Exercises 4.4.7 Exercises

1. Underage drinking, Part II.

We learned in Exercise 3.3.6.3 that about 70% of 18-20 year olds consumed alcoholic beverages in any given year. We now consider a random sample of fifty 18-20 year olds.

  1. How many people would you expect to have consumed alcoholic beverages? And with what standard deviation?

  2. Would you be surprised if there were 45 or more people who have consumed alcoholic beverages?

  3. What is the probability that 45 or more people in this sample have consumed alcoholic beverages? How does this probability relate to your answer to part (b)?

Solution

(a) \(\mu = 35\text{,}\) \(\sigma = 3.24\text{.}\)

(b) Yes. \(Z = 3.09\text{.}\) Since 45 is more than 2 standard deviations from the mean, it would be considered unusual. Note that the normal model is not required to apply this rule of thumb.

(c) Using a normal model: 0.0010. This does indeed appear to be an unusual observation. If using a normal model with a 0.5 correction, the probability would be calculated as 0.0017.

2. Chickenpox, Part II.

We learned in Exercise 3.3.6.4 that about 90% of American adults had chickenpox before adulthood. We now consider a random sample of 120 American adults.

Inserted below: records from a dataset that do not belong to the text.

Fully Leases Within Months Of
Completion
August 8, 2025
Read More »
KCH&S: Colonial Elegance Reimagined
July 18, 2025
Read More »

  1. How many people in this sample would you expect to have had chickenpox in their childhood? And with what standard deviation?

  2. Would you be surprised if there were 105 people who have had chickenpox in their childhood?

  3. What is the probability that 105 or fewer people in this sample have had chickenpox in their childhood? How does this probability relate to your answer to part (b)?

3. Game of dreidel.

A dreidel is a four-sided spinning top with the Hebrew letters nun, gimel, hei, and shin, one on each side. Each side is equally likely to come up in a single spin of the dreidel. Suppose you spin a dreidel three times. Calculate the probability of getting

  1. at least one nun?

  2. exactly 2 nuns?

  3. exactly 1 hei?

  4. at most 2 gimels?

Figure 4.4.12. Photo by Staccabees, cropped (http://flic.kr/p/7gLZTf), CC BY 2.0 license
Solution

(a) \(1-0.75^3=0.5781\text{.}\)

(b) 0.1406.

(c) 0.4219.

(d) \(1-0.25^3=0.9844\text{.}\)

4. Sickle cell anemia.

Sickle cell anemia is a genetic blood disorder where red blood cells lose their flexibility and assume an abnormal, rigid, “sickle” shape, which results in a risk of various complications. If both parents are carriers of the disease, then a child has a 25% chance of having the disease, 50% chance of being a carrier, and 25% chance of neither having the disease nor being a carrier. If two parents who are carriers of the disease have 3 children, what is the probability that

  1. two will have the disease?

  2. none will have the disease?

  3. at least one will neither have the disease nor be a carrier?

  4. the first child with the disease will the be \(3^{rd}\) child?